Among the entries below, find the lines with the word "corners" and return them.

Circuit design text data
◆ ◆ ◆ ◆ ◆

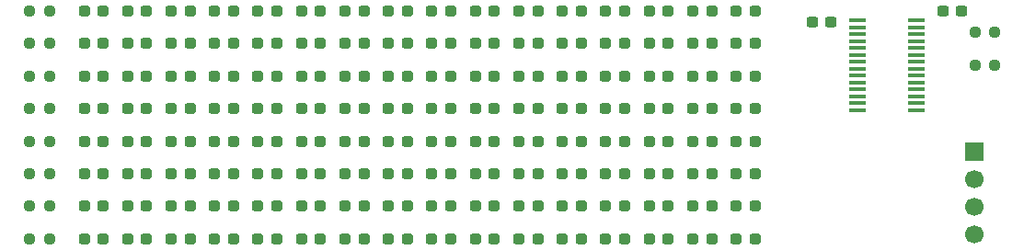
<source format=gbr>
%TF.GenerationSoftware,KiCad,Pcbnew,9.0.6*%
%TF.CreationDate,2025-12-12T10:33:16-06:00*%
%TF.ProjectId,led-pcb,6c65642d-7063-4622-9e6b-696361645f70,rev?*%
%TF.SameCoordinates,Original*%
%TF.FileFunction,Soldermask,Top*%
%TF.FilePolarity,Negative*%
%FSLAX46Y46*%
G04 Gerber Fmt 4.6, Leading zero omitted, Abs format (unit mm)*
G04 Created by KiCad (PCBNEW 9.0.6) date 2025-12-12 10:33:16*
%MOMM*%
%LPD*%
G01*
G04 APERTURE LIST*
G04 Aperture macros list*
%AMRoundRect*
0 Rectangle with rounded corners*
0 $1 Rounding radius*
0 $2 $3 $4 $5 $6 $7 $8 $9 X,Y pos of 4 corners*
0 Add a 4 corners polygon primitive as box body*
4,1,4,$2,$3,$4,$5,$6,$7,$8,$9,$2,$3,0*
0 Add four circle primitives for the rounded corners*
1,1,$1+$1,$2,$3*
1,1,$1+$1,$4,$5*
1,1,$1+$1,$6,$7*
1,1,$1+$1,$8,$9*
0 Add four rect primitives between the rounded corners*
20,1,$1+$1,$2,$3,$4,$5,0*
20,1,$1+$1,$4,$5,$6,$7,0*
20,1,$1+$1,$6,$7,$8,$9,0*
20,1,$1+$1,$8,$9,$2,$3,0*%
G04 Aperture macros list end*
%ADD10RoundRect,0.237500X-0.287500X-0.237500X0.287500X-0.237500X0.287500X0.237500X-0.287500X0.237500X0*%
%ADD11RoundRect,0.237500X-0.250000X-0.237500X0.250000X-0.237500X0.250000X0.237500X-0.250000X0.237500X0*%
%ADD12R,1.700000X1.700000*%
%ADD13C,1.700000*%
%ADD14RoundRect,0.237500X-0.300000X-0.237500X0.300000X-0.237500X0.300000X0.237500X-0.300000X0.237500X0*%
%ADD15R,1.500000X0.435000*%
G04 APERTURE END LIST*
D10*
%TO.C,D65*%
X135125000Y-101000000D03*
X136875000Y-101000000D03*
%TD*%
%TO.C,D28*%
X115125000Y-110000000D03*
X116875000Y-110000000D03*
%TD*%
%TO.C,D11*%
X107125000Y-107000000D03*
X108875000Y-107000000D03*
%TD*%
%TO.C,D110*%
X155125000Y-116000000D03*
X156875000Y-116000000D03*
%TD*%
%TO.C,D92*%
X147125000Y-110000000D03*
X148875000Y-110000000D03*
%TD*%
%TO.C,D50*%
X127125000Y-104000000D03*
X128875000Y-104000000D03*
%TD*%
%TO.C,D10*%
X107125000Y-104000000D03*
X108875000Y-104000000D03*
%TD*%
%TO.C,D91*%
X147125000Y-107000000D03*
X148875000Y-107000000D03*
%TD*%
%TO.C,D105*%
X155125000Y-101000000D03*
X156875000Y-101000000D03*
%TD*%
%TO.C,D73*%
X139125000Y-101000000D03*
X140875000Y-101000000D03*
%TD*%
D11*
%TO.C,R2*%
X98112500Y-104000000D03*
X99937500Y-104000000D03*
%TD*%
D10*
%TO.C,D39*%
X119125000Y-119000000D03*
X120875000Y-119000000D03*
%TD*%
%TO.C,D56*%
X127125000Y-122000000D03*
X128875000Y-122000000D03*
%TD*%
%TO.C,D9*%
X107125000Y-101000000D03*
X108875000Y-101000000D03*
%TD*%
%TO.C,D42*%
X123125000Y-104000000D03*
X124875000Y-104000000D03*
%TD*%
%TO.C,D45*%
X123125000Y-113000000D03*
X124875000Y-113000000D03*
%TD*%
%TO.C,D61*%
X131125000Y-113000000D03*
X132875000Y-113000000D03*
%TD*%
D11*
%TO.C,R7*%
X98112500Y-119000000D03*
X99937500Y-119000000D03*
%TD*%
D12*
%TO.C,J1*%
X185000000Y-114000000D03*
D13*
X185000000Y-116540000D03*
X185000000Y-119080000D03*
X185000000Y-121620000D03*
%TD*%
D10*
%TO.C,D100*%
X151125000Y-110000000D03*
X152875000Y-110000000D03*
%TD*%
D11*
%TO.C,R4*%
X98112500Y-110000000D03*
X99937500Y-110000000D03*
%TD*%
D10*
%TO.C,D7*%
X103150000Y-119000000D03*
X104900000Y-119000000D03*
%TD*%
%TO.C,D102*%
X151125000Y-116000000D03*
X152875000Y-116000000D03*
%TD*%
%TO.C,D34*%
X119125000Y-104000000D03*
X120875000Y-104000000D03*
%TD*%
%TO.C,D118*%
X159125000Y-116000000D03*
X160875000Y-116000000D03*
%TD*%
%TO.C,D57*%
X131125000Y-101000000D03*
X132875000Y-101000000D03*
%TD*%
%TO.C,D37*%
X119125000Y-113000000D03*
X120875000Y-113000000D03*
%TD*%
%TO.C,D78*%
X139125000Y-116000000D03*
X140875000Y-116000000D03*
%TD*%
%TO.C,D84*%
X143125000Y-110000000D03*
X144875000Y-110000000D03*
%TD*%
%TO.C,D2*%
X103150000Y-104000000D03*
X104900000Y-104000000D03*
%TD*%
D14*
%TO.C,C2*%
X170137500Y-102000000D03*
X171862500Y-102000000D03*
%TD*%
D10*
%TO.C,D59*%
X131125000Y-107000000D03*
X132875000Y-107000000D03*
%TD*%
%TO.C,D90*%
X147125000Y-104000000D03*
X148875000Y-104000000D03*
%TD*%
%TO.C,D49*%
X127125000Y-101000000D03*
X128875000Y-101000000D03*
%TD*%
%TO.C,D17*%
X111125000Y-101000000D03*
X112875000Y-101000000D03*
%TD*%
%TO.C,D36*%
X119125000Y-110000000D03*
X120875000Y-110000000D03*
%TD*%
%TO.C,D97*%
X151125000Y-101000000D03*
X152875000Y-101000000D03*
%TD*%
%TO.C,D109*%
X155125000Y-113000000D03*
X156875000Y-113000000D03*
%TD*%
%TO.C,D114*%
X159125000Y-104000000D03*
X160875000Y-104000000D03*
%TD*%
%TO.C,D43*%
X123125000Y-107000000D03*
X124875000Y-107000000D03*
%TD*%
%TO.C,D89*%
X147125000Y-101000000D03*
X148875000Y-101000000D03*
%TD*%
%TO.C,D74*%
X139125000Y-104000000D03*
X140875000Y-104000000D03*
%TD*%
%TO.C,D103*%
X151125000Y-119000000D03*
X152875000Y-119000000D03*
%TD*%
%TO.C,D86*%
X143125000Y-116000000D03*
X144875000Y-116000000D03*
%TD*%
%TO.C,D24*%
X111125000Y-122000000D03*
X112875000Y-122000000D03*
%TD*%
%TO.C,D46*%
X123125000Y-116000000D03*
X124875000Y-116000000D03*
%TD*%
D11*
%TO.C,R9*%
X185087500Y-103000000D03*
X186912500Y-103000000D03*
%TD*%
D10*
%TO.C,D5*%
X103150000Y-113000000D03*
X104900000Y-113000000D03*
%TD*%
%TO.C,D117*%
X159125000Y-113000000D03*
X160875000Y-113000000D03*
%TD*%
%TO.C,D68*%
X135125000Y-110000000D03*
X136875000Y-110000000D03*
%TD*%
%TO.C,D32*%
X115125000Y-122000000D03*
X116875000Y-122000000D03*
%TD*%
%TO.C,D23*%
X111125000Y-119000000D03*
X112875000Y-119000000D03*
%TD*%
%TO.C,D16*%
X107125000Y-122000000D03*
X108875000Y-122000000D03*
%TD*%
%TO.C,D101*%
X151125000Y-113000000D03*
X152875000Y-113000000D03*
%TD*%
%TO.C,D53*%
X127125000Y-113000000D03*
X128875000Y-113000000D03*
%TD*%
%TO.C,D123*%
X163125000Y-107000000D03*
X164875000Y-107000000D03*
%TD*%
%TO.C,D67*%
X135125000Y-107000000D03*
X136875000Y-107000000D03*
%TD*%
%TO.C,D126*%
X163125000Y-116000000D03*
X164875000Y-116000000D03*
%TD*%
%TO.C,D60*%
X131125000Y-110000000D03*
X132875000Y-110000000D03*
%TD*%
%TO.C,D29*%
X115125000Y-113000000D03*
X116875000Y-113000000D03*
%TD*%
%TO.C,D115*%
X159125000Y-107000000D03*
X160875000Y-107000000D03*
%TD*%
%TO.C,D124*%
X163125000Y-110000000D03*
X164875000Y-110000000D03*
%TD*%
%TO.C,D69*%
X135125000Y-113000000D03*
X136875000Y-113000000D03*
%TD*%
%TO.C,D127*%
X163125000Y-119000000D03*
X164875000Y-119000000D03*
%TD*%
D14*
%TO.C,C1*%
X182137500Y-101000000D03*
X183862500Y-101000000D03*
%TD*%
D11*
%TO.C,R5*%
X98112500Y-113000000D03*
X99937500Y-113000000D03*
%TD*%
D10*
%TO.C,D31*%
X115125000Y-119000000D03*
X116875000Y-119000000D03*
%TD*%
%TO.C,D19*%
X111125000Y-107000000D03*
X112875000Y-107000000D03*
%TD*%
%TO.C,D83*%
X143125000Y-107000000D03*
X144875000Y-107000000D03*
%TD*%
%TO.C,D58*%
X131125000Y-104000000D03*
X132875000Y-104000000D03*
%TD*%
%TO.C,D108*%
X155125000Y-110000000D03*
X156875000Y-110000000D03*
%TD*%
%TO.C,D112*%
X155125000Y-122000000D03*
X156875000Y-122000000D03*
%TD*%
%TO.C,D88*%
X143125000Y-122000000D03*
X144875000Y-122000000D03*
%TD*%
%TO.C,D13*%
X107125000Y-113000000D03*
X108875000Y-113000000D03*
%TD*%
%TO.C,D62*%
X131125000Y-116000000D03*
X132875000Y-116000000D03*
%TD*%
D11*
%TO.C,R6*%
X98112500Y-116000000D03*
X99937500Y-116000000D03*
%TD*%
D10*
%TO.C,D21*%
X111125000Y-113000000D03*
X112875000Y-113000000D03*
%TD*%
%TO.C,D33*%
X119125000Y-101000000D03*
X120875000Y-101000000D03*
%TD*%
D11*
%TO.C,R8*%
X98112500Y-122000000D03*
X99937500Y-122000000D03*
%TD*%
D10*
%TO.C,D120*%
X159125000Y-122000000D03*
X160875000Y-122000000D03*
%TD*%
%TO.C,D116*%
X159125000Y-110000000D03*
X160875000Y-110000000D03*
%TD*%
%TO.C,D81*%
X143125000Y-101000000D03*
X144875000Y-101000000D03*
%TD*%
%TO.C,D76*%
X139125000Y-110000000D03*
X140875000Y-110000000D03*
%TD*%
%TO.C,D51*%
X127125000Y-107000000D03*
X128875000Y-107000000D03*
%TD*%
D11*
%TO.C,R3*%
X98112500Y-107000000D03*
X99937500Y-107000000D03*
%TD*%
D10*
%TO.C,D119*%
X159125000Y-119000000D03*
X160875000Y-119000000D03*
%TD*%
%TO.C,D4*%
X103150000Y-110000000D03*
X104900000Y-110000000D03*
%TD*%
%TO.C,D85*%
X143125000Y-113000000D03*
X144875000Y-113000000D03*
%TD*%
%TO.C,D128*%
X163125000Y-122000000D03*
X164875000Y-122000000D03*
%TD*%
%TO.C,D113*%
X159125000Y-101000000D03*
X160875000Y-101000000D03*
%TD*%
%TO.C,D22*%
X111125000Y-116000000D03*
X112875000Y-116000000D03*
%TD*%
%TO.C,D47*%
X123125000Y-119000000D03*
X124875000Y-119000000D03*
%TD*%
%TO.C,D30*%
X115125000Y-116000000D03*
X116875000Y-116000000D03*
%TD*%
%TO.C,D38*%
X119125000Y-116000000D03*
X120875000Y-116000000D03*
%TD*%
D11*
%TO.C,R10*%
X185087500Y-106000000D03*
X186912500Y-106000000D03*
%TD*%
D10*
%TO.C,D40*%
X119125000Y-122000000D03*
X120875000Y-122000000D03*
%TD*%
%TO.C,D79*%
X139125000Y-119000000D03*
X140875000Y-119000000D03*
%TD*%
%TO.C,D111*%
X155125000Y-119000000D03*
X156875000Y-119000000D03*
%TD*%
%TO.C,D64*%
X131125000Y-122000000D03*
X132875000Y-122000000D03*
%TD*%
%TO.C,D93*%
X147125000Y-113000000D03*
X148875000Y-113000000D03*
%TD*%
%TO.C,D48*%
X123125000Y-122000000D03*
X124875000Y-122000000D03*
%TD*%
%TO.C,D26*%
X115125000Y-104000000D03*
X116875000Y-104000000D03*
%TD*%
%TO.C,D71*%
X135125000Y-119000000D03*
X136875000Y-119000000D03*
%TD*%
%TO.C,D95*%
X147125000Y-119000000D03*
X148875000Y-119000000D03*
%TD*%
%TO.C,D96*%
X147125000Y-122000000D03*
X148875000Y-122000000D03*
%TD*%
%TO.C,D125*%
X163125000Y-113000000D03*
X164875000Y-113000000D03*
%TD*%
%TO.C,D107*%
X155125000Y-107000000D03*
X156875000Y-107000000D03*
%TD*%
%TO.C,D82*%
X143125000Y-104000000D03*
X144875000Y-104000000D03*
%TD*%
%TO.C,D3*%
X103150000Y-107000000D03*
X104900000Y-107000000D03*
%TD*%
D15*
%TO.C,IC1*%
X174300000Y-101872000D03*
X174300000Y-102508000D03*
X174300000Y-103142000D03*
X174300000Y-103778000D03*
X174300000Y-104412000D03*
X174300000Y-105048000D03*
X174300000Y-105682000D03*
X174300000Y-106318000D03*
X174300000Y-106952000D03*
X174300000Y-107588000D03*
X174300000Y-108222000D03*
X174300000Y-108858000D03*
X174300000Y-109492000D03*
X174300000Y-110128000D03*
X179700000Y-110128000D03*
X179700000Y-109492000D03*
X179700000Y-108858000D03*
X179700000Y-108222000D03*
X179700000Y-107588000D03*
X179700000Y-106952000D03*
X179700000Y-106318000D03*
X179700000Y-105682000D03*
X179700000Y-105048000D03*
X179700000Y-104412000D03*
X179700000Y-103778000D03*
X179700000Y-103142000D03*
X179700000Y-102508000D03*
X179700000Y-101872000D03*
%TD*%
D10*
%TO.C,D99*%
X151125000Y-107000000D03*
X152875000Y-107000000D03*
%TD*%
%TO.C,D18*%
X111125000Y-104000000D03*
X112875000Y-104000000D03*
%TD*%
%TO.C,D20*%
X111125000Y-110000000D03*
X112875000Y-110000000D03*
%TD*%
%TO.C,D63*%
X131125000Y-119000000D03*
X132875000Y-119000000D03*
%TD*%
%TO.C,D35*%
X119125000Y-107000000D03*
X120875000Y-107000000D03*
%TD*%
%TO.C,D80*%
X139125000Y-122000000D03*
X140875000Y-122000000D03*
%TD*%
%TO.C,D12*%
X107125000Y-110000000D03*
X108875000Y-110000000D03*
%TD*%
D11*
%TO.C,R1*%
X98112500Y-101000000D03*
X99937500Y-101000000D03*
%TD*%
D10*
%TO.C,D52*%
X127125000Y-110000000D03*
X128875000Y-110000000D03*
%TD*%
%TO.C,D66*%
X135125000Y-104000000D03*
X136875000Y-104000000D03*
%TD*%
%TO.C,D15*%
X107125000Y-119000000D03*
X108875000Y-119000000D03*
%TD*%
%TO.C,D14*%
X107125000Y-116000000D03*
X108875000Y-116000000D03*
%TD*%
%TO.C,D55*%
X127125000Y-119000000D03*
X128875000Y-119000000D03*
%TD*%
%TO.C,D44*%
X123125000Y-110000000D03*
X124875000Y-110000000D03*
%TD*%
%TO.C,D77*%
X139125000Y-113000000D03*
X140875000Y-113000000D03*
%TD*%
%TO.C,D104*%
X151125000Y-122000000D03*
X152875000Y-122000000D03*
%TD*%
%TO.C,D122*%
X163125000Y-104000000D03*
X164875000Y-104000000D03*
%TD*%
%TO.C,D54*%
X127125000Y-116000000D03*
X128875000Y-116000000D03*
%TD*%
%TO.C,D8*%
X103150000Y-122000000D03*
X104900000Y-122000000D03*
%TD*%
%TO.C,D41*%
X123125000Y-101000000D03*
X124875000Y-101000000D03*
%TD*%
%TO.C,D87*%
X143125000Y-119000000D03*
X144875000Y-119000000D03*
%TD*%
%TO.C,D27*%
X115125000Y-107000000D03*
X116875000Y-107000000D03*
%TD*%
%TO.C,D106*%
X155125000Y-104000000D03*
X156875000Y-104000000D03*
%TD*%
%TO.C,D6*%
X103150000Y-116000000D03*
X104900000Y-116000000D03*
%TD*%
%TO.C,D25*%
X115125000Y-101000000D03*
X116875000Y-101000000D03*
%TD*%
%TO.C,D1*%
X103150000Y-101000000D03*
X104900000Y-101000000D03*
%TD*%
%TO.C,D121*%
X163125000Y-101000000D03*
X164875000Y-101000000D03*
%TD*%
%TO.C,D72*%
X135125000Y-122000000D03*
X136875000Y-122000000D03*
%TD*%
%TO.C,D70*%
X135125000Y-116000000D03*
X136875000Y-116000000D03*
%TD*%
%TO.C,D75*%
X139125000Y-107000000D03*
X140875000Y-107000000D03*
%TD*%
%TO.C,D94*%
X147125000Y-116000000D03*
X148875000Y-116000000D03*
%TD*%
%TO.C,D98*%
X151125000Y-104000000D03*
X152875000Y-104000000D03*
%TD*%
M02*

</source>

◆ ◆ ◆ ◆ ◆

◆ **ANSWER SECTION**:
0 Rectangle with rounded corners*
0 $2 $3 $4 $5 $6 $7 $8 $9 X,Y pos of 4 corners*
0 Add a 4 corners polygon primitive as box body*
0 Add four circle primitives for the rounded corners*
0 Add four rect primitives between the rounded corners*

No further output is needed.